Furthermore, we studied the role of b-adrenergic receptors in modulating associative LTP and LTD induced at rat hippocampal CA1 synapses. Two independent Schaffer collateral pathways were stimulated in hippocampal slices. The fEPSP response evoked in one pathway (the weak pathway) was small, usually 20–30% of the maximu, whereas a large response, usually 80–90% of the maximum, was evoked in the strong pathway. After recording of the baseline fEPSP evoked at 0.033 Hz, LTP of the weak pathway could be associatively induced by paired stimulation of the weak and strong pathways 100 times at 6 sec intervals, with stimulation of the weak pathway preceded 3–10 msec. However, pairing protocols with an interval between stimulation of the two pathways>10 msec resulted in no LTP. The induced LTP was NMDA receptor dependent, because 50 mM D,L-AP5 blocked its induction. Bath application of 1 mM Iso enhanced LTP by increasing the window of the stimulation interval up to 15 msec but did not affect the magnitude of the LTP induced by pairing protocols with intervals<10 msec. Similar results were obtained when the experiments were repeated using whole-cell recording. These results suggest that activation of b-adrenergic receptors can enhance associative LTP by increasing the width of the time window rather than the magnitude of the LTP. Enhancement of LTP by b-adrenergic receptors was blocked in slices by pretreatment with inhibitors of PKA or MAPK, suggesting that these signaling cascades are involved in this process. Associative LTD could be induced by paired stimulation of it and the strong pathway repeated 100 times at 0.167 Hz, with stimulation of the strong pathway preceding it within 100 ms. The associative LTD was NMDA receptor- and phophatase 2B-dependent because bath application of 50 mM D, L-AP5 or 10 mM cypermethrin blocked its induction. Bath application of 1 mM isoproterenol inhibited associative LTD, and this effect was blocked by timolol, suggesting the involvement ofβ-adrenergic receptors. The inhibitory effect of β-adrenergic receptors on LTD induction was blocked in slices pretreated with inhibitors of protein kinase A and mitogen-activated protein kinase, suggesting that these signal cascades are downstream effectors following activation of β-adrenergic receptors.

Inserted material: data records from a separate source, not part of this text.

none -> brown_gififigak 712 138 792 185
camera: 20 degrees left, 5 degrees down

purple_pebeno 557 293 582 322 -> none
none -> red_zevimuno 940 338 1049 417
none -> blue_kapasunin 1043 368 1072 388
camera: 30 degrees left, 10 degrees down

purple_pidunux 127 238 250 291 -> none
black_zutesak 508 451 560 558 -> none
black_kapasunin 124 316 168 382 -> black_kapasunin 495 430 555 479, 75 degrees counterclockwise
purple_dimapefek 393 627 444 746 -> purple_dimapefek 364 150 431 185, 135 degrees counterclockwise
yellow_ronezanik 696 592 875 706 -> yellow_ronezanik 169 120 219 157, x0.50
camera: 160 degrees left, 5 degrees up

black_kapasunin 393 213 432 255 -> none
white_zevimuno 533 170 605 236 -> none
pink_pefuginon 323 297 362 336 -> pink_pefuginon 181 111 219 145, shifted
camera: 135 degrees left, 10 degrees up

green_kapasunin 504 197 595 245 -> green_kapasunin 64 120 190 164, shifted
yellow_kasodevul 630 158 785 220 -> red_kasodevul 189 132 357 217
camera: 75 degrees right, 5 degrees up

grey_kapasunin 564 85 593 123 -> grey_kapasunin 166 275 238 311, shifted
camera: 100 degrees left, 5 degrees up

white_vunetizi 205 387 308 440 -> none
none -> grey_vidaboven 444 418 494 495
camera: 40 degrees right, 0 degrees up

Finally, we investigated the expression of STDP at LPP synapses. One stimulating electrode was placed at LPP to evoke fEPSP. At the same time, another stimulating electrode was placed at mossy fiber to evoke antidromic APs. After 10 mins basal recording of fEPSP evoked at 0.033 Hz, associative LTP can be induced by pairing fEPSP with APs (fEPSP lead APs) with the delay interval within 30 ms for 100 times at 0.167 Hz. When the delay interval>30 ms, no LTP was induced. LTP induced by the present protocol was NMDA receptor dependent, as 50 mM D, L-AP5 blocked its induction. Interestingly, pairing APs with fEPSP (APs lead fEPSP) result in LTD with the delay interval<40ms. LTD induced here was also NMDA receptor dependent. LTP can not be induced when slices were pretreated with blockers of CaMKⅡ, PKC and MAPK, suggesting that these signal cascades were involved in the induction of associative LTP at LPP synapses. LTP and LTD induced by the present pairing protocol can be maintained for at least 4 hours suggesting present protocol can induce late phase LTP (L-LTP) and LTD (L-LTD). The L-LTP and L-LTD require protein synthesis because anisomycin blocked its expression.